[START Extract]

Instead I'd rivet a nut insert into the tube, then screw into that. The nuts (rivnuts and many other brands) are basically ready-threaded hollow rivets. You put them in with the same sort of tool.

Watch for corrosion when rivettting, especially involving aluminium and anywhere near boats. Use compatible rivets - talk to a chandlers.

When buying a pop-rivet gun, get a 3 jaw design, not a 2 jaw. There's an extra size increment you can have, just from the grip, let alone the effort needed. Air riveters are nice if you're doing a lot. Lazy tong riveters are not.

Reply to
Andy Dingley

Well, the kids are intermediate level; the elder one is doing inter-club racing for the first time this season, so I've been detailed to fit racing rigging in favour of the OEM stuff (which to answer someone else's query as to why, gives you more control of the sail profile AIUI). At the same time we decided that switching to centre main was a good idea primarily because (a) the local club is currently converting its own Toppers that way, and our kids use them a lot too; and (b) we've found that when on holiday hiring dinghies, most seem to be centre main too.

Thanks David

Reply to
Lobster

Yes, I can see why. I wish I had kept all my paperwork on this subject instead of filing it in the round out tray.

What alternatives are there? Could an everyday gunge do the job. How about silicone glue, the type used in making fish tanks? My original worry was that the mast would corrode from inside out, hence to do the job the right way, so that it does not happen.

[END Extract]

→ **Parts of the exercise**:
- 1) In the riveting discussion, which pop-rivet gun design is recommended?
- 2) Quote the riveting discussion from "When buying a" to "centre main too.", inclusive.

[START Data extract]

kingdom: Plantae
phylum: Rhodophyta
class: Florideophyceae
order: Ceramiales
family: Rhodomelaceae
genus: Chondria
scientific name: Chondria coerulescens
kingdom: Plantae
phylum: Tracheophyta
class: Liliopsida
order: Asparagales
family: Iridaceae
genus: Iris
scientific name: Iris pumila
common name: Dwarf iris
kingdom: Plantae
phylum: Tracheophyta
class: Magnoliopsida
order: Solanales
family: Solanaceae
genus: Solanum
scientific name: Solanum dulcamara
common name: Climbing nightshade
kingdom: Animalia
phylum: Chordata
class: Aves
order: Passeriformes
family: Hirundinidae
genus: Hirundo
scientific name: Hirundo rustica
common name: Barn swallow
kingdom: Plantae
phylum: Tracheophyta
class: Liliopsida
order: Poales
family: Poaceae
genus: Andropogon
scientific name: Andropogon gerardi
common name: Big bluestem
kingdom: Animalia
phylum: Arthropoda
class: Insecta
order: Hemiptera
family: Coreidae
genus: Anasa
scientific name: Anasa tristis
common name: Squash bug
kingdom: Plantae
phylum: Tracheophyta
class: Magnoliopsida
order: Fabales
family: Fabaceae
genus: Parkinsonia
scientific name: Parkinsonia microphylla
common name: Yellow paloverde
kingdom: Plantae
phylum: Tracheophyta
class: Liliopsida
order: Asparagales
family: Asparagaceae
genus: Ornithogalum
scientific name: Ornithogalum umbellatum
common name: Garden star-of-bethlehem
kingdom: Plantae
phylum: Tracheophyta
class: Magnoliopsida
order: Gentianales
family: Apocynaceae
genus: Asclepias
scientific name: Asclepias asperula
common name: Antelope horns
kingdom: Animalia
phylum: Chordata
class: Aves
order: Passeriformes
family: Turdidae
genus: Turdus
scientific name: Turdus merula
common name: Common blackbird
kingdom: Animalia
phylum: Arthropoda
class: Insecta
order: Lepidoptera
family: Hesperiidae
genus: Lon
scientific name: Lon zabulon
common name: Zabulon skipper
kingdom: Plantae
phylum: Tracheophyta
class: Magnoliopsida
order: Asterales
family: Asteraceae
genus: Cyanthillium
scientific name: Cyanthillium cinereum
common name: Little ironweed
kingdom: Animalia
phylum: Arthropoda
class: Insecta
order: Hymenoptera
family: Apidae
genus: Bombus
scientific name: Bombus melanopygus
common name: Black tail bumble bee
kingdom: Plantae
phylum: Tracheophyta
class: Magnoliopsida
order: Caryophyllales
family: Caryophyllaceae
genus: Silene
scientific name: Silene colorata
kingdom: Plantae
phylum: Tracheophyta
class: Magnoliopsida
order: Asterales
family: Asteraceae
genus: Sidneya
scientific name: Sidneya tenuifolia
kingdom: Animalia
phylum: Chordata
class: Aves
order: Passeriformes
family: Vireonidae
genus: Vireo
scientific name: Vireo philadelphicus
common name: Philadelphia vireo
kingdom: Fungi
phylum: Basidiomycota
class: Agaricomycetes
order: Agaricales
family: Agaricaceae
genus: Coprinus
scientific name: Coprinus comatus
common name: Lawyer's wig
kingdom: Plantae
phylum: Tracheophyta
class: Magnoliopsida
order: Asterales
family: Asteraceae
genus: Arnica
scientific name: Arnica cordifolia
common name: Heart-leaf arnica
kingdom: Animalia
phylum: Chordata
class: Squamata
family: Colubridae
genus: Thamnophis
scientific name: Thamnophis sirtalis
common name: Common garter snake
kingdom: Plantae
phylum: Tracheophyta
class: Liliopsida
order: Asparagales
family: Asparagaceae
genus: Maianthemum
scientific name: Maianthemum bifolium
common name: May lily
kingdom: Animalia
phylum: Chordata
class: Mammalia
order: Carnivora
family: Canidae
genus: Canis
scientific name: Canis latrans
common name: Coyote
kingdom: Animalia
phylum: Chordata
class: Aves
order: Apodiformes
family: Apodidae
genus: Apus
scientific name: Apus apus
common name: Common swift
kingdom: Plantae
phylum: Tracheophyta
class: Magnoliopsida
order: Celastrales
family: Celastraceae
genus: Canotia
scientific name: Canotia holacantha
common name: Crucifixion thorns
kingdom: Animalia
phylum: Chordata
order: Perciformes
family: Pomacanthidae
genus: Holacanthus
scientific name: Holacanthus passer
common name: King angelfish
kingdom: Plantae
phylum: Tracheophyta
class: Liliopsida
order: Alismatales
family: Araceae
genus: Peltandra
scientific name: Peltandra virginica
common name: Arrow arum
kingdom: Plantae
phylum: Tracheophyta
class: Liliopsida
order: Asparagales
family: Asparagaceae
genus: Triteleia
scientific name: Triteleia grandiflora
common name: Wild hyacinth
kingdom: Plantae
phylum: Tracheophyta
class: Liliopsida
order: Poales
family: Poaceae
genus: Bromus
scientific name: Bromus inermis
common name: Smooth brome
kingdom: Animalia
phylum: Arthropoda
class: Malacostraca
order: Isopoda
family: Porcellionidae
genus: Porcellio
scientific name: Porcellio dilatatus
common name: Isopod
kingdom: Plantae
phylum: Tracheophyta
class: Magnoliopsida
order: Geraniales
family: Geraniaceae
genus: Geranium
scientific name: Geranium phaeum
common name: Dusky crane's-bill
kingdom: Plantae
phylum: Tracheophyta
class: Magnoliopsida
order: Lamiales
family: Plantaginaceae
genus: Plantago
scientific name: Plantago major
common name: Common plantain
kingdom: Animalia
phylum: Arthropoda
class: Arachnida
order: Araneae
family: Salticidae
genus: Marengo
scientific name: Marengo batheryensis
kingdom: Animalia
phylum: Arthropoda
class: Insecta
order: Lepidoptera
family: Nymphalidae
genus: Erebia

[END Data extract]

→ **Responses**:
- 1) A 3 jaw design rather than a 2 jaw design.

- 2)
When buying a pop-rivet gun, get a 3 jaw design, not a 2 jaw. There's an extra size increment you can have, just from the grip, let alone the effort needed. Air riveters are nice if you're doing a lot. Lazy tong riveters are not.

Reply to
Andy Dingley

Well, the kids are intermediate level; the elder one is doing inter-club racing for the first time this season, so I've been detailed to fit racing rigging in favour of the OEM stuff (which to answer someone else's query as to why, gives you more control of the sail profile AIUI). At the same time we decided that switching to centre main was a good idea primarily because (a) the local club is currently converting its own Toppers that way, and our kids use them a lot too; and (b) we've found that when on holiday hiring dinghies, most seem to be centre main too.